TASK: Each line that contains the word "dela" is to be copied from the records below.
[AVAILABLE DATA]
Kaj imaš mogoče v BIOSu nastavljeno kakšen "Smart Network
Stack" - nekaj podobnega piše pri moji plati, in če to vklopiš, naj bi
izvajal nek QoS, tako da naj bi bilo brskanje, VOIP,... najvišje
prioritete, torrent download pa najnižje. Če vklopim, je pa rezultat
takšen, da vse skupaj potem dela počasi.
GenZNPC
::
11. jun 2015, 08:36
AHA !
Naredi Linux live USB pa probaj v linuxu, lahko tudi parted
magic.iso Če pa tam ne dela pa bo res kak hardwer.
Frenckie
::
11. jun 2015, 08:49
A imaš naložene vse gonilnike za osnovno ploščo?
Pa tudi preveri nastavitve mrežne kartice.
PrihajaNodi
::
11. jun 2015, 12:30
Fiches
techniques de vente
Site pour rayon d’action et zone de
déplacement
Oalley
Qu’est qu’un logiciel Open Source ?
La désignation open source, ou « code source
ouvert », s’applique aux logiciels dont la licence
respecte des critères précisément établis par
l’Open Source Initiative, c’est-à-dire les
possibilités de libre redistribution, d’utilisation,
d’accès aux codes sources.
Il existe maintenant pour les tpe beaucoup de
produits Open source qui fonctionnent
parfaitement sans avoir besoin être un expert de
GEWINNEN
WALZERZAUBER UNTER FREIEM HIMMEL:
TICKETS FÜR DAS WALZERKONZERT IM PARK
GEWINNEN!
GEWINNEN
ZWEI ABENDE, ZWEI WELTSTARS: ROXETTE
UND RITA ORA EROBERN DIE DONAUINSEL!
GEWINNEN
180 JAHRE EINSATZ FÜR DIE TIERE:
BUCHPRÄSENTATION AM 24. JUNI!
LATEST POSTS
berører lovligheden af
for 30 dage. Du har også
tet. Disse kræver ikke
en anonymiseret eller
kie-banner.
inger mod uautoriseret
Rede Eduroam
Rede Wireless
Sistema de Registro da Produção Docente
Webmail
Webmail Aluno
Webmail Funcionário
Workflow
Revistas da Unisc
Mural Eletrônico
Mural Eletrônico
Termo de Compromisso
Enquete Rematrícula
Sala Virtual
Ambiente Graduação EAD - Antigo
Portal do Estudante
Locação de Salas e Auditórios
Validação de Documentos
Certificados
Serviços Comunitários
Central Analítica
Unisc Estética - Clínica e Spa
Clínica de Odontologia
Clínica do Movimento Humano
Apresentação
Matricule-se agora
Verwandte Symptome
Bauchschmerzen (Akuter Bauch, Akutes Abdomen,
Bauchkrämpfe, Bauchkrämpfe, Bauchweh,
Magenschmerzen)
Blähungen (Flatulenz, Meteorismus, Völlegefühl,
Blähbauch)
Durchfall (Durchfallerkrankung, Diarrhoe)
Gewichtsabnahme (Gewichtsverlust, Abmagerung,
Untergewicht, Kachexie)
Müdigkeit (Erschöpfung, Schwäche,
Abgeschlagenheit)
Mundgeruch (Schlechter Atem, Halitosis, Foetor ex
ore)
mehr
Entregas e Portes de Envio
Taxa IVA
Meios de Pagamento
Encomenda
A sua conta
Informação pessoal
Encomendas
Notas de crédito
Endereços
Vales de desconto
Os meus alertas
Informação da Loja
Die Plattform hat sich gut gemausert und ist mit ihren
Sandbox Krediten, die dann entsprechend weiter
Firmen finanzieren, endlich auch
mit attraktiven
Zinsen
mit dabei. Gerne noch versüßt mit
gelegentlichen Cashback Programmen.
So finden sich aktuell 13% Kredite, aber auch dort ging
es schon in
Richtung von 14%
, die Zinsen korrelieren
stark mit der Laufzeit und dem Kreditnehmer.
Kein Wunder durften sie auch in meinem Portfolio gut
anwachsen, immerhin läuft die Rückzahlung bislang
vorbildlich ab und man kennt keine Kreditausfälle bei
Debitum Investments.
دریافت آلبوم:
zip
[/AVAILABLE DATA]
TASK RESULT:
takšen, da vse skupaj potem dela počasi.
magic.iso Če pa tam ne dela pa bo res kak hardwer.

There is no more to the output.